Start of SOURCE DATA

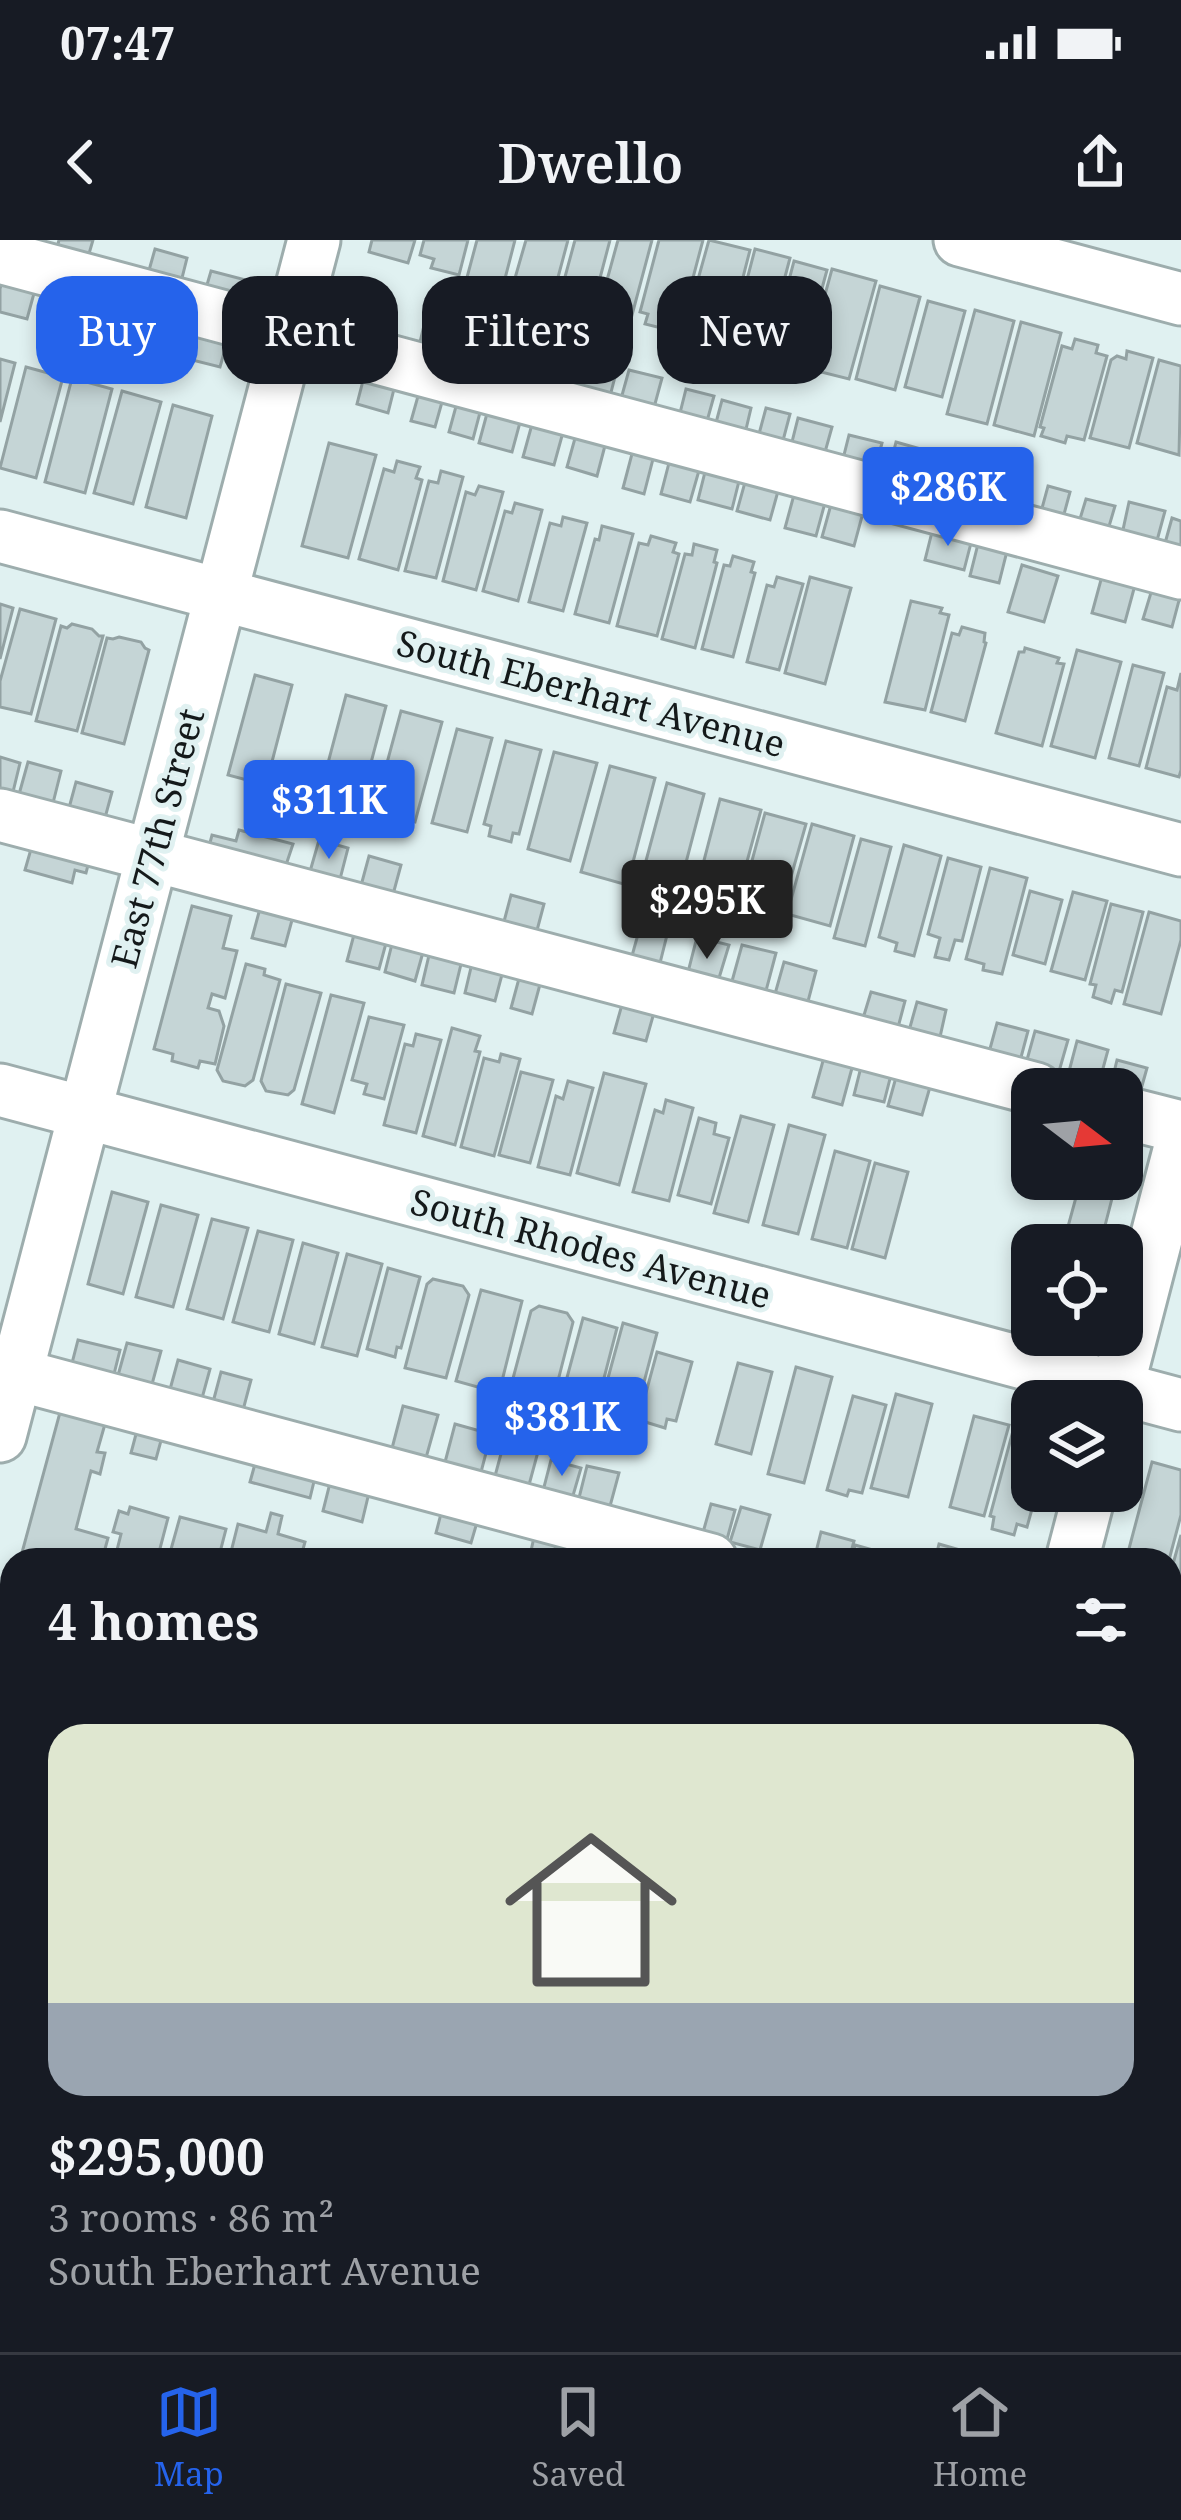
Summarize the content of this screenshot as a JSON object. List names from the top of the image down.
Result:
{
  "streets": {
    "street": ["South Eberhart Avenue", "East 77th Street", "South Rhodes Avenue"]
  },
  "crossings": [
    ["South Eberhart Avenue", "East 77th Street"],
    ["East 77th Street", "South Rhodes Avenue"]
  ],
  "north": "right",
  "page": {
    "status": "07:47",
    "header": "Dwello",
    "chip": [
      "Buy",
      "Rent",
      "Filters",
      "New"
    ],
    "price": [
      "$286K",
      "$311K",
      "$295K",
      "$381K"
    ],
    "heading": "4 homes",
    "list": [
      {
        "name": "$295,000",
        "note": "3 rooms · 86 m² · South Eberhart Avenue"
      }
    ],
    "tabs": ["Map", "Saved", "Home"]
  }
}
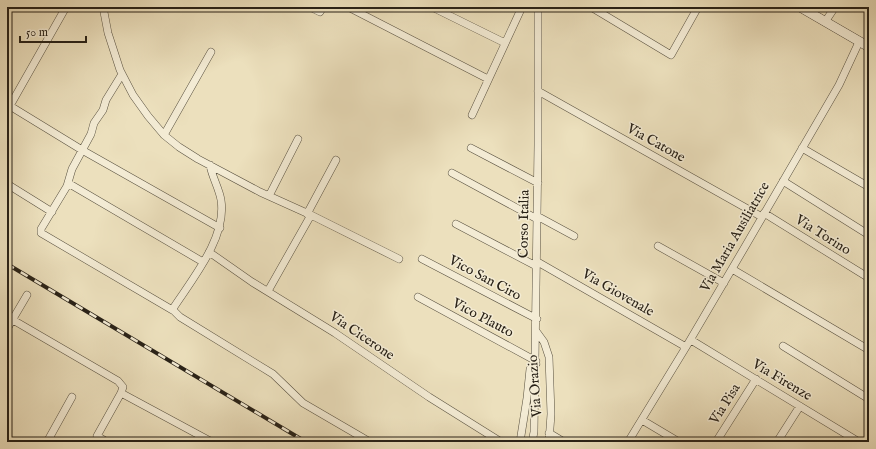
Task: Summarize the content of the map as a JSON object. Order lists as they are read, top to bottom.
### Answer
{
  "streets": {
    "street": [
      "Via Catone",
      "Corso Italia",
      "Via Torino",
      "Via Maria Ausiliatrice",
      "Vico San Ciro",
      "Via Giovenale",
      "Vico Plauto",
      "Via Cicerone",
      "Via Firenze",
      "Via Orazio",
      "Via Pisa"
    ]
  },
  "crossings": [
    ["Via Catone", "Corso Italia"],
    ["Via Catone", "Via Torino"],
    ["Via Catone", "Via Maria Ausiliatrice"],
    ["Corso Italia", "Vico San Ciro"],
    ["Corso Italia", "Via Giovenale"],
    ["Corso Italia", "Vico Plauto"],
    ["Corso Italia", "Via Orazio"],
    ["Via Torino", "Via Maria Ausiliatrice"],
    ["Via Maria Ausiliatrice", "Via Giovenale"],
    ["Via Maria Ausiliatrice", "Via Firenze"],
    ["Via Firenze", "Via Pisa"]
  ],
  "scale_bar": "50 m"
}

End of SOURCE DATA

→ **WORK TO COMPLETE**
In the records, which lines use the word "Rhodes"? Report them.

→ **SOLUTION FOR THIS PROBLEM**
    "street": ["South Eberhart Avenue", "East 77th Street", "South Rhodes Avenue"]
    ["East 77th Street", "South Rhodes Avenue"]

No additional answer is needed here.